Metode Perhitungan Pelepasan Karbon Menggunakan Pendekatan Transfer benefit (Ruitenbeek dalam Glover dan Timothy, 1999)

Jumlah Pelepasan Karbon sebanyak 27,21 ton akibat kebakaran hutan dan lahan tahun 1997. Nilai kerugian Rp. 1.550.970/ha dengan total kerugian Rp. 20,04 milyar rupiah (harga tahun 1997) dan Rp. 2.312.850/ha dengan total nilai Rp. 29,89 milyar (tahun 2003).

Sumber: Lampiran 4 sampai dengan Lampiran 9

Keterangan : * Pilihan metode yang digunakan dalam penilaian selanjutnya

(1) Pendugaan Biomas Tanaman Karet menggunakan persamaan Ln (B) = -9.25665 + 1.527727 ln (dbh) + 3.306899 ln (T) (Tampubolon et al. 2001)

(2) Kandungan Karbon 50% dari Biomas (Brown, 1997)

(3) Pendugaan karbon perhektar tanaman sawit 10.33 ton/ha, konversi dari kandungan karbon 31 ton/ha, umur 10 thn, jarak tanam 7 x 5 meter (300 phn/ha) (Soekisman dan Mawardi, 2001) (4) Pendugaan penyerapan karbon pada kawasan hutan alam di Indonesia dengan metode transfer benefit sebesar 266,5 ton C/ha (Brown, 1997).

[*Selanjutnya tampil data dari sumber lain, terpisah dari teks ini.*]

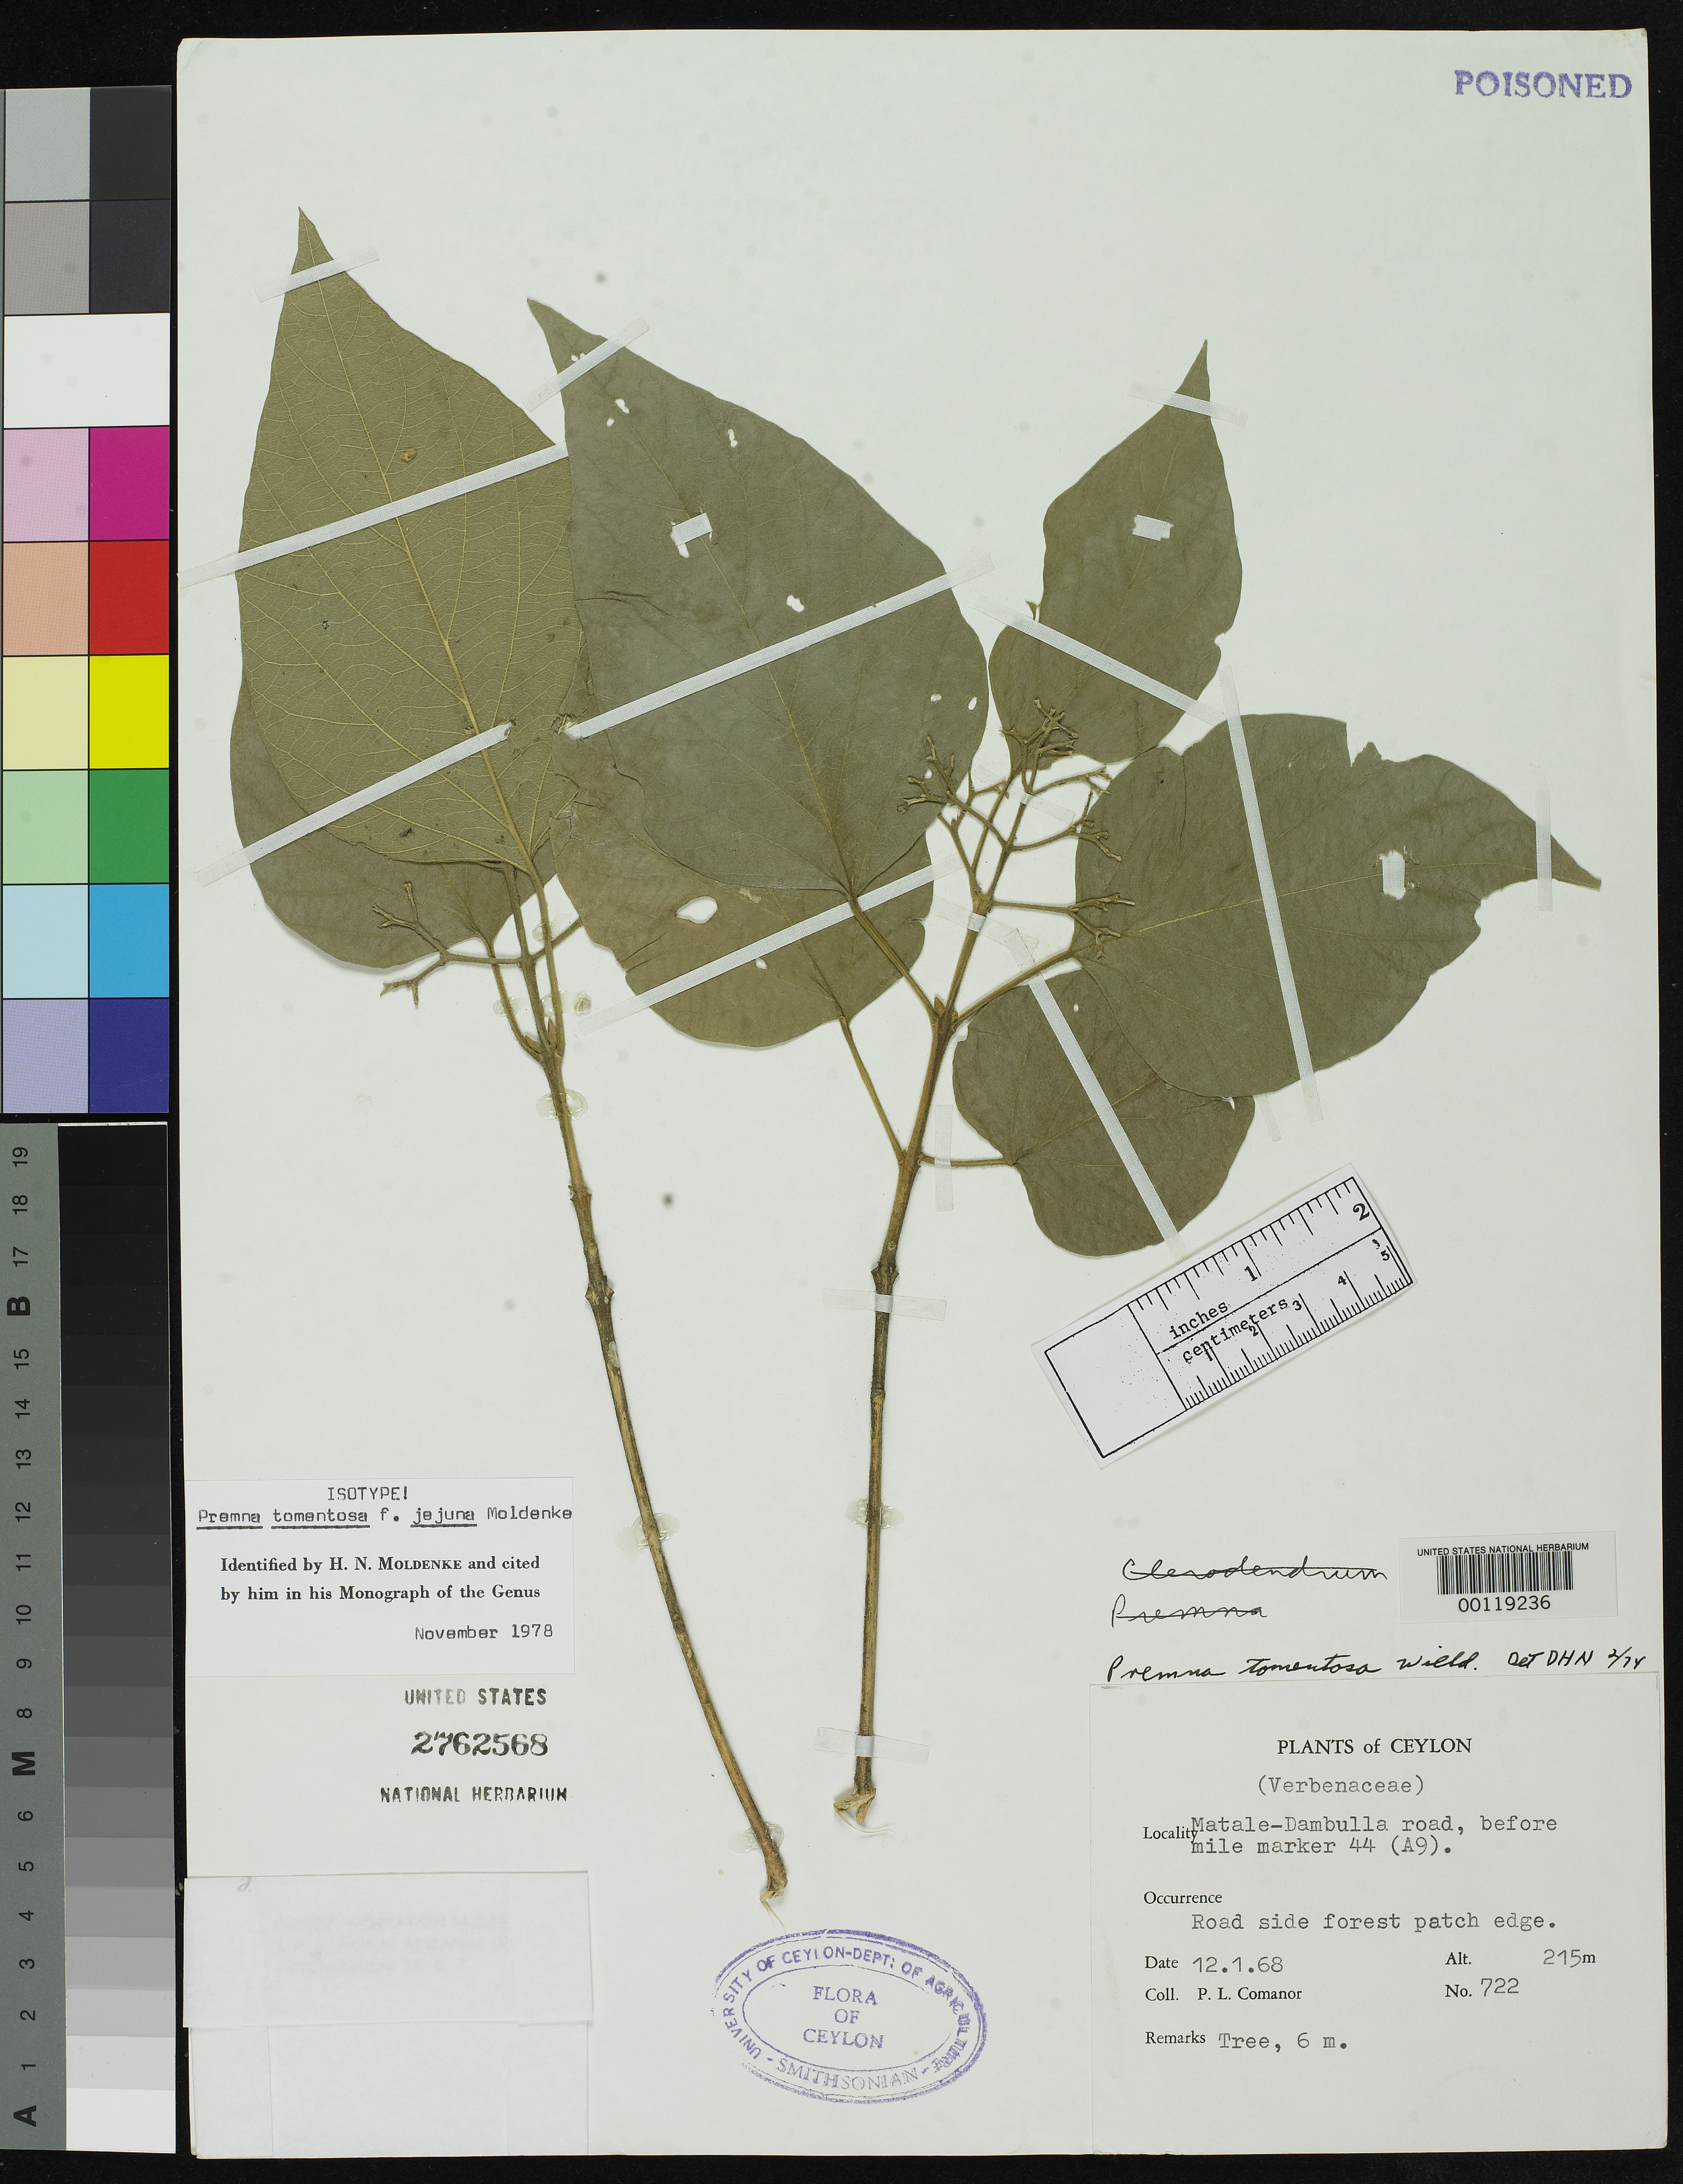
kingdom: Plantae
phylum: Tracheophyta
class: Magnoliopsida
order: Lamiales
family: Lamiaceae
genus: Premna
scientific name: Premna tomentosa f. jejuna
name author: Moldenke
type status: Isotype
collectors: P. Comanor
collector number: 722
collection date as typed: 12 Jan 1968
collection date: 1968-01-12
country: Sri Lanka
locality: Matale to Dambulla road.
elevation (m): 215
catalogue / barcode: US 2762568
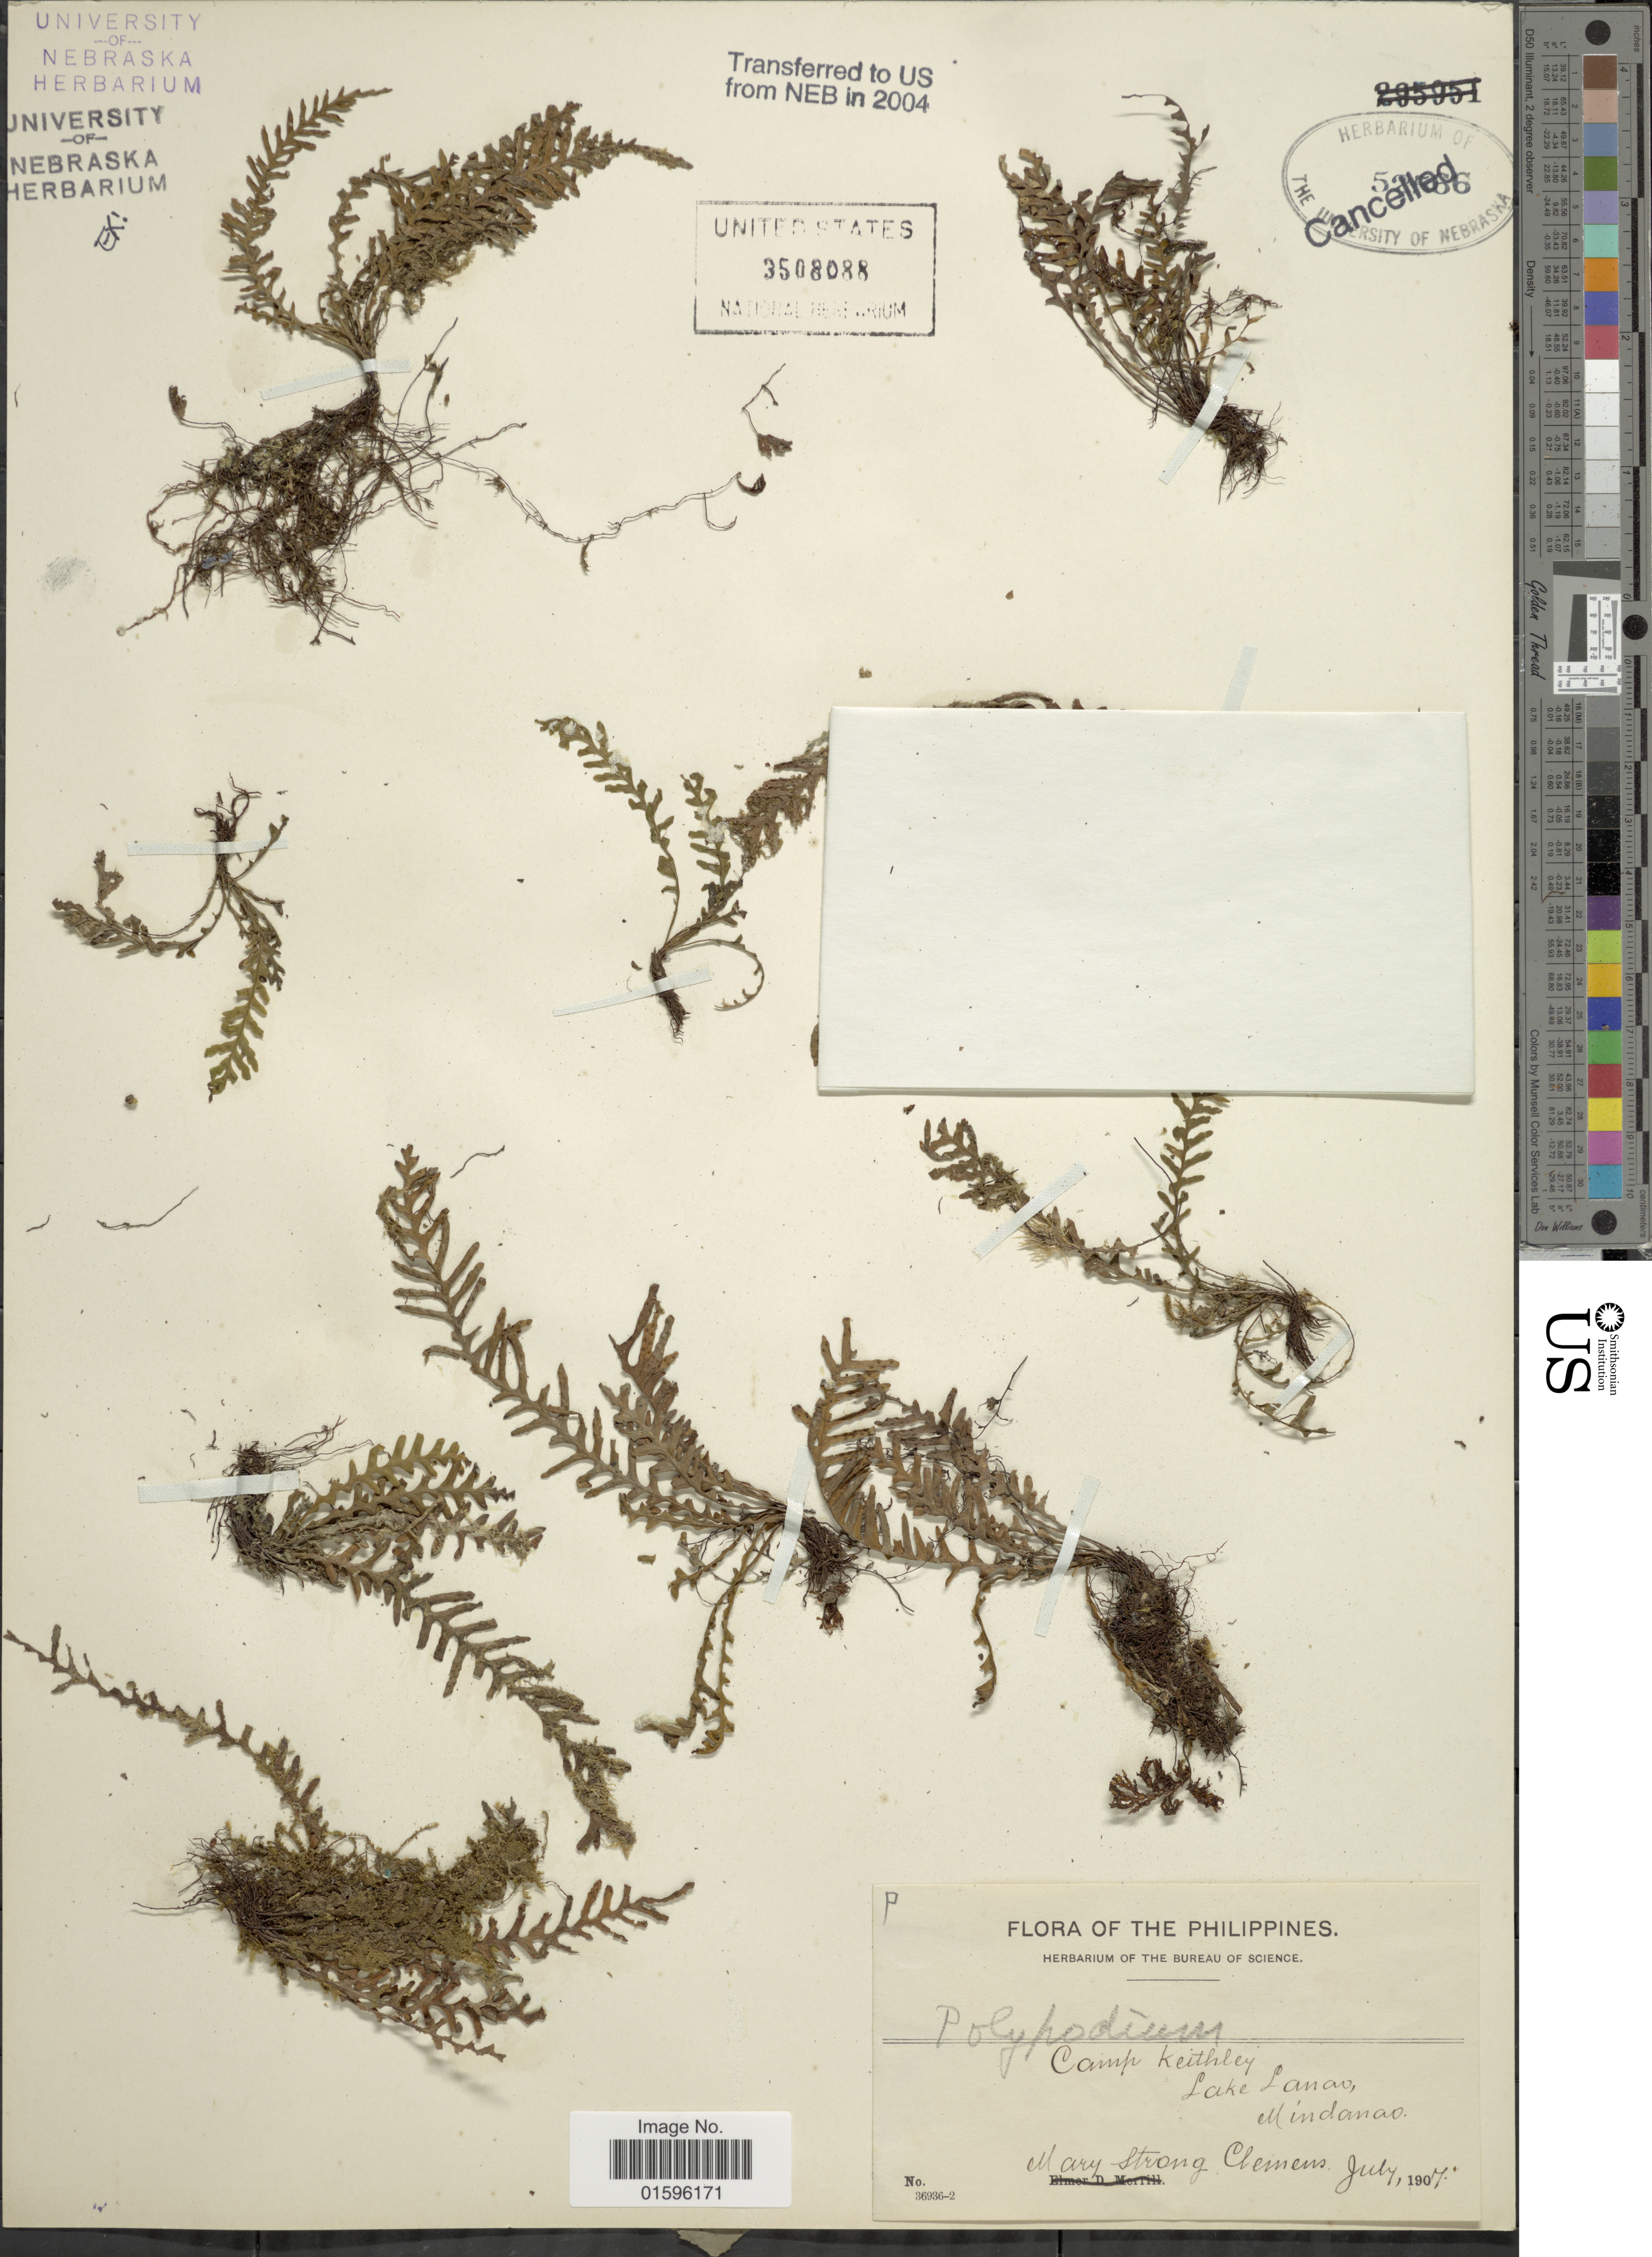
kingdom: Plantae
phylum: Tracheophyta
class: Polypodiopsida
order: Polypodiales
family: Polypodiaceae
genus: Polypodium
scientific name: Polypodium sp.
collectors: M. S. Clemens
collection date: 1907-07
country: Philippines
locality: Camp Keithley, Lake Lanao, Mindanao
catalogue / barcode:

(5) Pendugaan penyerapan karbon pada kawasan hutan tanaman dengan metode transfer benefit hasil penelitian Hendra (2002)

(6) Harga karbon tahun 1997 = Rp. 57.000/ton (US$10/ton, Rp. 5700/US$); dan harga karbon tahun 2003 = Rp. 85.000/ton (US$10/ton, Rp. 8500/US$)

Hasil perhitungan total nilai kerugian ekonomi fungsi penyerapan karbon dengan pendekatan nilai kandungan karbon (Allometrik) yaitu sebesar Rp. 11,11 milyar atau rata-rata kerugian perhektar yaitu Rp. 859.977/ha. Sementara nilai kerugian karbon dengan metode transfer benefit ternyata lebih tinggi yaitu sebesar Rp. 19,74 milyar atau rata-rata Rp. 1.530.054/ha (tahun 1997) dan nilai kerugian secara rata-rata meningkat sebesar 40,12% pada tahun 2003 dengan nilai kerugian perhektar yaitu Rp. 1,28 juta/ha (persamaan Allometrik) dan Rp. 2,28 juta/ha (transfer benefit). Perbedaan nilai perhitungan disebabkan dasar potensi yang digunakan pada pendekatan transfer benefit rata-rata lebih tinggi jika dibandingkan dengan hasil penelitian ini, karena adanya perbedaan umur tanaman, jenis tanah dan kesuburan tanah. Sehingga dalam melakukan penilaian hilangnya fungsi penyerapan karbon harus disesuaikan dengan kondisi lapang agar tidak terjadi kesalahan perhitungan.

Dari total kerugian penyerapan karbon sebesar Rp. 11,11 milyar, kerugian terbesar dialami oleh kawasan hutan dengan fungsi HTI yaitu (53,39%), namun kerugian tersebut lebih rendah jika dibandingkan dengan prosentase luas areal HTI yang terbakar (96,47%). Sementara kontribusi kerugian ekonomi dari kawasan hutan konservasi dan pelestarian alam yaitu taman nasional dan hutan wisata (46,24%) lebih tinggi dibanding prosentase luas kebakaran (2,24%), sedangkan kontribusi kerugian ekonomi perkebunan (0,37%) lebih rendah dibanding luas areal terbakar (1,29%). Adanya perbedaan persentase antara luas terbakar dengan kerugian ekonominya menunjukkan produktivitas suatu lahan yaitu semakin besar persentase kerugian ekonominya dibanding persentase luas terbakar maka produktivitas pada lahan tersebut lebih tinggi. Hal ini dapat dilihat dengan kemampuan penyerapan karbon pada kawasan hutan TNBB persatuan luas lebih tinggi dibandingkan kawasan hutan produksi (HTI) dan lahan perkebunan karet (masyarakat dan TCSDP).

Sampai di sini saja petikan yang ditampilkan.